Utilization of Modified Touchdown qPCR to Enhance Sensitivity and Specificity for Genes with Restricted Expression and Low Optimum Temperature Primers

Abstract

Abstract Background: Quantitative polymerase chain reaction (qPCR) is one of the most used methods to analyze gene expression. However, if the annealing temperature in the qPCR cycle is lower than 55°C, nonspecific amplification may occur. On the other hand, some sets of primers can only function optimally at the annealing temperature below 55°C. Thus, a protocol allowing both specific amplification and large yield in low annealing temperature is needed.
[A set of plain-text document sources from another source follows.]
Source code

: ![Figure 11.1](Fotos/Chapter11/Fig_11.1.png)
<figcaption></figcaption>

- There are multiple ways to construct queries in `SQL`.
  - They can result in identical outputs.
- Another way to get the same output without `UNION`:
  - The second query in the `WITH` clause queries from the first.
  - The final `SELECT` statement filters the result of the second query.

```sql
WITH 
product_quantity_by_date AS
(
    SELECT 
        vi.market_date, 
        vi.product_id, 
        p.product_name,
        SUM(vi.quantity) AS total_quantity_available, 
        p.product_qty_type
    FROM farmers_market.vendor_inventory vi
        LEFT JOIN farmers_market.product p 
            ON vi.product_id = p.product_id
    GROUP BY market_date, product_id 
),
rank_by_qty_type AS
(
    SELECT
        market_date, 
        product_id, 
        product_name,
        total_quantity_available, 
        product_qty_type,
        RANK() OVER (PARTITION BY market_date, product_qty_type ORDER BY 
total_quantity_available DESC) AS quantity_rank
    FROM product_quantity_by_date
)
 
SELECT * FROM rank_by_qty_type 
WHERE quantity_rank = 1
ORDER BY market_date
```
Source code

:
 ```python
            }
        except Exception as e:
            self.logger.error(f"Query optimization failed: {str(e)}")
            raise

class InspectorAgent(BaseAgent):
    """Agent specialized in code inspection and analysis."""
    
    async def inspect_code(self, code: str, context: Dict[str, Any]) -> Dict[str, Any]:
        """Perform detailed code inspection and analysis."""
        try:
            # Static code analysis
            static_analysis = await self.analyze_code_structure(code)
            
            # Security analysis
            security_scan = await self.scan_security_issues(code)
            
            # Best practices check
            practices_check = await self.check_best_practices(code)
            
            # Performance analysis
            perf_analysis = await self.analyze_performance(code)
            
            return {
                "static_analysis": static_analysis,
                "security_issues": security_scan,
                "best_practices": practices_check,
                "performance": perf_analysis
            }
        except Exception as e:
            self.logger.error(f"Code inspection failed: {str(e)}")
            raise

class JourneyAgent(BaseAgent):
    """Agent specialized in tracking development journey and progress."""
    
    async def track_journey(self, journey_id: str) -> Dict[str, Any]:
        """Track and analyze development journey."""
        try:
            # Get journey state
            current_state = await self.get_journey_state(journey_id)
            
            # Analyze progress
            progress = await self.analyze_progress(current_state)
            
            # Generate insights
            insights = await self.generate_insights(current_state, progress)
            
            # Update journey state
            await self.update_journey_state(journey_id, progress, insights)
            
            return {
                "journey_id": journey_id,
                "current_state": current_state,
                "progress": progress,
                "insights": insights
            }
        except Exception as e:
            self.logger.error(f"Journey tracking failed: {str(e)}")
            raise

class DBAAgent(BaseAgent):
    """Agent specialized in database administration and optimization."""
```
Methods: qPCR on the target ribosomal protein L13a (rpl13a) and natriuretic peptide A (nppa) from samples of zebrafish embryos and larvae was performed in triplicates using three different protocols: routine qPCR, gradient qPCR, and modified touchdown qPCR. The cycle of quantification (Cq) value and melt peak data were compared between the routine or gradient qPCR and the modified touchdown qPCR. Results: For rpl13a that was adequately and specifically amplified by both routine and touchdown qPCR, modified touchdown qPCR decreased the average Cq by 3.68–4.66 (P < 0.05). For nppa, a gene with restricted expression that could only be amplified substantially but nonspecifically at the annealing temperature of 50°C, modified touchdown qPCR increased the amplification specificity by forming only one melt peak during melt curve analysis and yielding a substantial amount of amplicon with the Cq of 22.48–22.51. Conclusions: The modified touchdown qPCR with low final annealing temperature was able to produce specific amplification with better yield and detection sensitivity. This method is especially useful for primer sets with low optimum annealing temperature.